For kids, sharing toys also inculcates a greater value to them, because children know they’ll only have them for some time, suggest some toy-subscription entrepreneurs. Bangalore-based Preeti Ramuka, 32, of toys-on-rent, grew up in a joint family with many kids around her. “We had a big stack of toys which we never played with except for the first week,” she recalls. But in an aspirational society such as India where ownership — from cars to toys — is seen as a sign of success, such services are yet to gain mass traction. “It still seems a long way before Indian parents start accepting the concept as a whole,” says Ramuka.
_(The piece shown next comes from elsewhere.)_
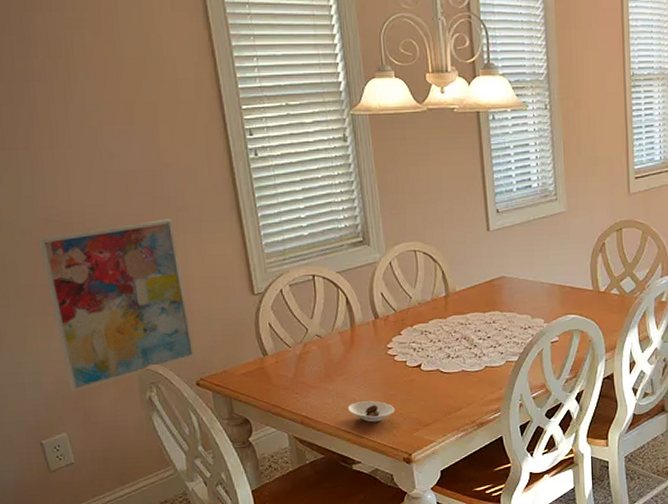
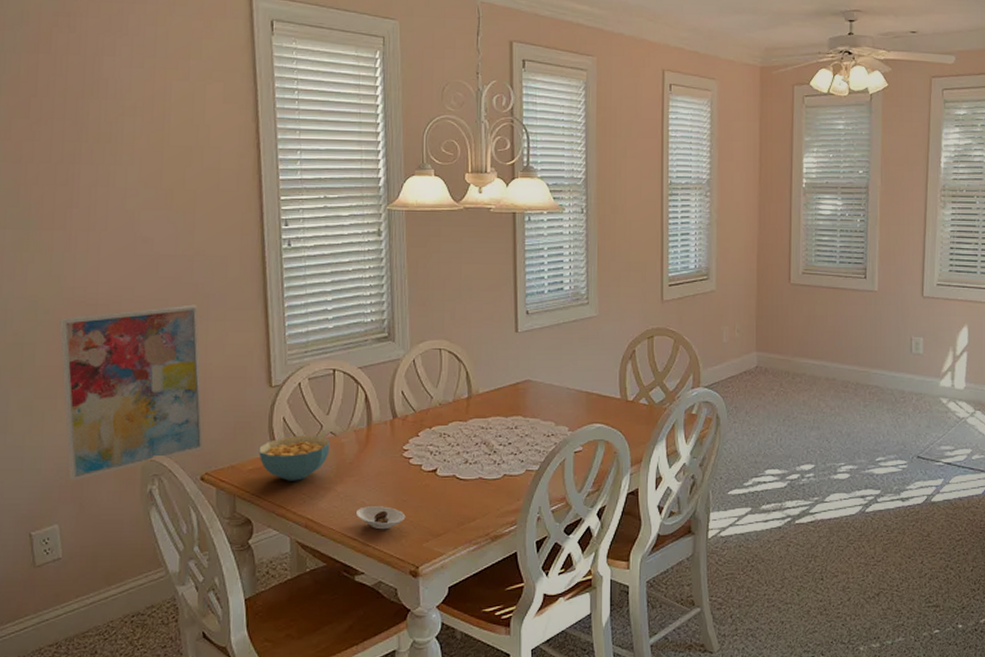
cereal bowl: none [248,338,317,382] -> present [259,435,330,481]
Toy-sharing firms aren’t just waiting though. Amid growing evidence that toys help children become more imaginative and creative, these firms are now designing products accordingly. Alongside Hot Wheels and Barbie toys, they’re also offering toys such as Eggspressions, where kids use wooden eggs to share their feelings. With gender sensitization becoming a must, parents are also making sure toys “encourage their children to … participate in activities that are typically associated with the opposite gender,” a 2017 Pew Research Center study found. 

All of which means that kids receive a greater variety of toys through their subscriptions than most parents could buy. Every month, there’s something new to look forward to. “It’s the anticipation, wanting to explore the toy in front of them,” says Velasco, “that makes every kid excited about toys.”